• **REQUIREMENT**
Every entry gets copied exactly. No images go into the copy.

• **DATA FOR PROCESSING**
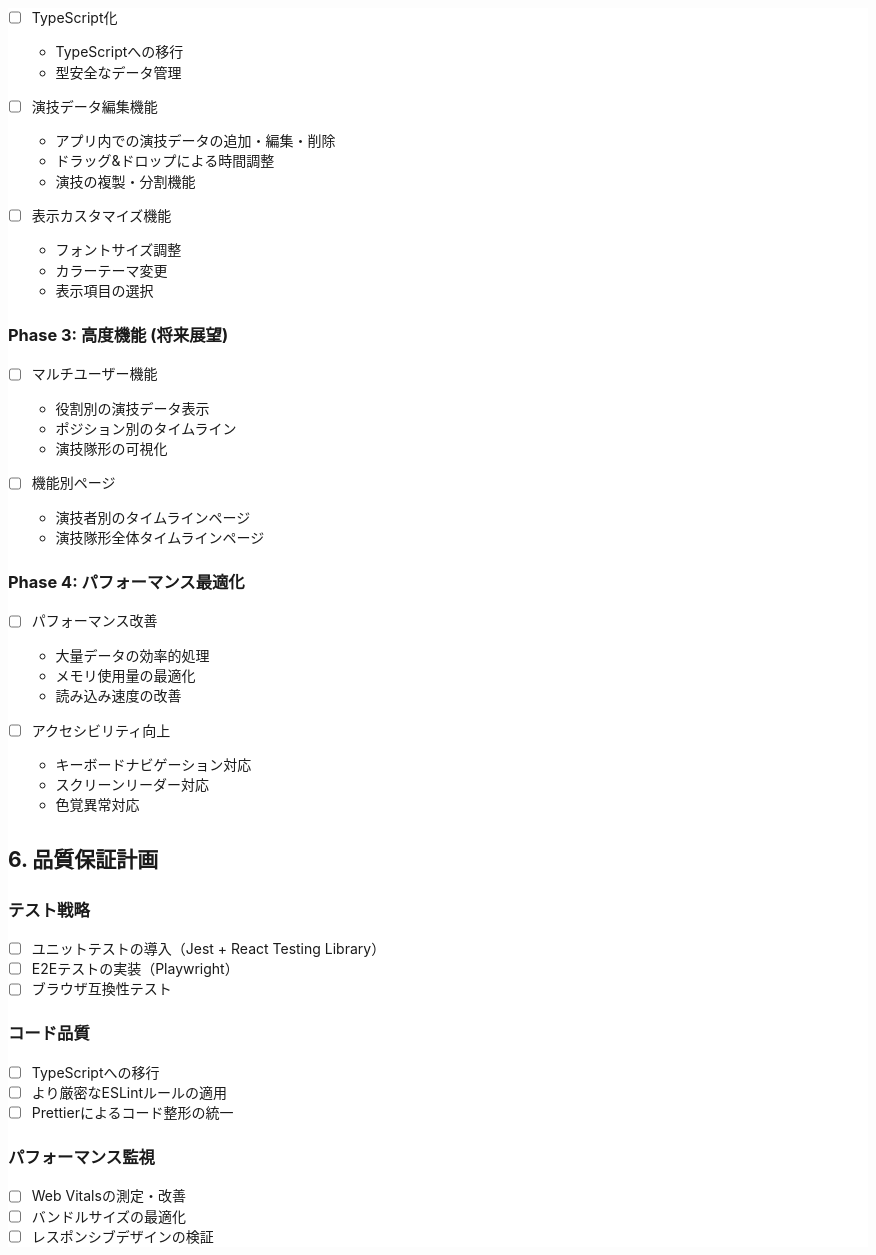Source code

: - [ ] TypeScript化
  - TypeScriptへの移行
  - 型安全なデータ管理

- [ ] 演技データ編集機能
  - アプリ内での演技データの追加・編集・削除
  - ドラッグ&ドロップによる時間調整
  - 演技の複製・分割機能

- [ ] 表示カスタマイズ機能
  - フォントサイズ調整
  - カラーテーマ変更
  - 表示項目の選択

### Phase 3: 高度機能 (将来展望)
- [ ] マルチユーザー機能
  - 役割別の演技データ表示
  - ポジション別のタイムライン
  - 演技隊形の可視化

- [ ] 機能別ページ
  - 演技者別のタイムラインページ
  - 演技隊形全体タイムラインページ

### Phase 4: パフォーマンス最適化
- [ ] パフォーマンス改善
  - 大量データの効率的処理
  - メモリ使用量の最適化
  - 読み込み速度の改善

- [ ] アクセシビリティ向上
  - キーボードナビゲーション対応
  - スクリーンリーダー対応
  - 色覚異常対応

## 6. 品質保証計画

### テスト戦略
- [ ] ユニットテストの導入（Jest + React Testing Library）
- [ ] E2Eテストの実装（Playwright）
- [ ] ブラウザ互換性テスト

### コード品質
- [ ] TypeScriptへの移行
- [ ] より厳密なESLintルールの適用
- [ ] Prettierによるコード整形の統一

### パフォーマンス監視
- [ ] Web Vitalsの測定・改善
- [ ] バンドルサイズの最適化
- [ ] レスポンシブデザインの検証
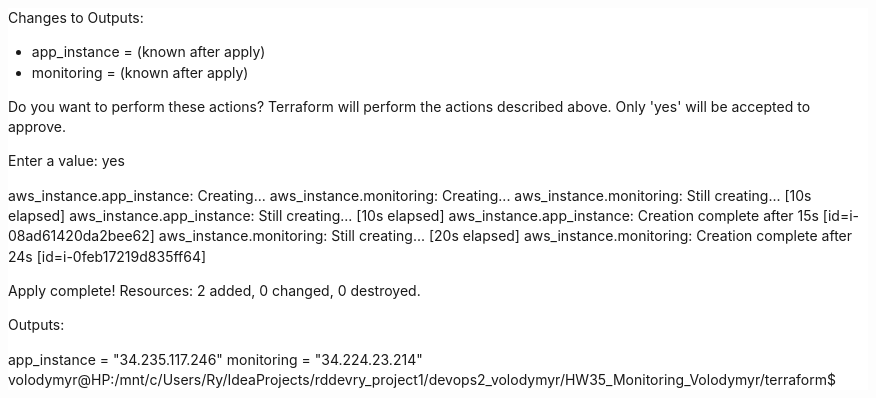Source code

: Changes to Outputs:
+ app_instance = (known after apply)
+ monitoring   = (known after apply)

Do you want to perform these actions?
Terraform will perform the actions described above.
Only 'yes' will be accepted to approve.

Enter a value: yes

aws_instance.app_instance: Creating...
aws_instance.monitoring: Creating...
aws_instance.monitoring: Still creating... [10s elapsed]
aws_instance.app_instance: Still creating... [10s elapsed]
aws_instance.app_instance: Creation complete after 15s [id=i-08ad61420da2bee62]
aws_instance.monitoring: Still creating... [20s elapsed]
aws_instance.monitoring: Creation complete after 24s [id=i-0feb17219d835ff64]

Apply complete! Resources: 2 added, 0 changed, 0 destroyed.

Outputs:

app_instance = "34.235.117.246"
monitoring = "34.224.23.214"
volodymyr@HP:/mnt/c/Users/Ry/IdeaProjects/rddevry_project1/devops2_volodymyr/HW35_Monitoring_Volodymyr/terraform$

• **ANSWER SECTION**
Source code

: - [ ] TypeScript化
  - TypeScriptへの移行
  - 型安全なデータ管理

- [ ] 演技データ編集機能
  - アプリ内での演技データの追加・編集・削除
  - ドラッグ&ドロップによる時間調整
  - 演技の複製・分割機能

- [ ] 表示カスタマイズ機能
  - フォントサイズ調整
  - カラーテーマ変更
  - 表示項目の選択

### Phase 3: 高度機能 (将来展望)
- [ ] マルチユーザー機能
  - 役割別の演技データ表示
  - ポジション別のタイムライン
  - 演技隊形の可視化

- [ ] 機能別ページ
  - 演技者別のタイムラインページ
  - 演技隊形全体タイムラインページ

### Phase 4: パフォーマンス最適化
- [ ] パフォーマンス改善
  - 大量データの効率的処理
  - メモリ使用量の最適化
  - 読み込み速度の改善

- [ ] アクセシビリティ向上
  - キーボードナビゲーション対応
  - スクリーンリーダー対応
  - 色覚異常対応

## 6. 品質保証計画

### テスト戦略
- [ ] ユニットテストの導入（Jest + React Testing Library）
- [ ] E2Eテストの実装（Playwright）
- [ ] ブラウザ互換性テスト

### コード品質
- [ ] TypeScriptへの移行
- [ ] より厳密なESLintルールの適用
- [ ] Prettierによるコード整形の統一

### パフォーマンス監視
- [ ] Web Vitalsの測定・改善
- [ ] バンドルサイズの最適化
- [ ] レスポンシブデザインの検証
Source code

: Changes to Outputs:
+ app_instance = (known after apply)
+ monitoring   = (known after apply)

Do you want to perform these actions?
Terraform will perform the actions described above.
Only 'yes' will be accepted to approve.

Enter a value: yes

aws_instance.app_instance: Creating...
aws_instance.monitoring: Creating...
aws_instance.monitoring: Still creating... [10s elapsed]
aws_instance.app_instance: Still creating... [10s elapsed]
aws_instance.app_instance: Creation complete after 15s [id=i-08ad61420da2bee62]
aws_instance.monitoring: Still creating... [20s elapsed]
aws_instance.monitoring: Creation complete after 24s [id=i-0feb17219d835ff64]

Apply complete! Resources: 2 added, 0 changed, 0 destroyed.

Outputs:

app_instance = "34.235.117.246"
monitoring = "34.224.23.214"
volodymyr@HP:/mnt/c/Users/Ry/IdeaProjects/rddevry_project1/devops2_volodymyr/HW35_Monitoring_Volodymyr/terraform$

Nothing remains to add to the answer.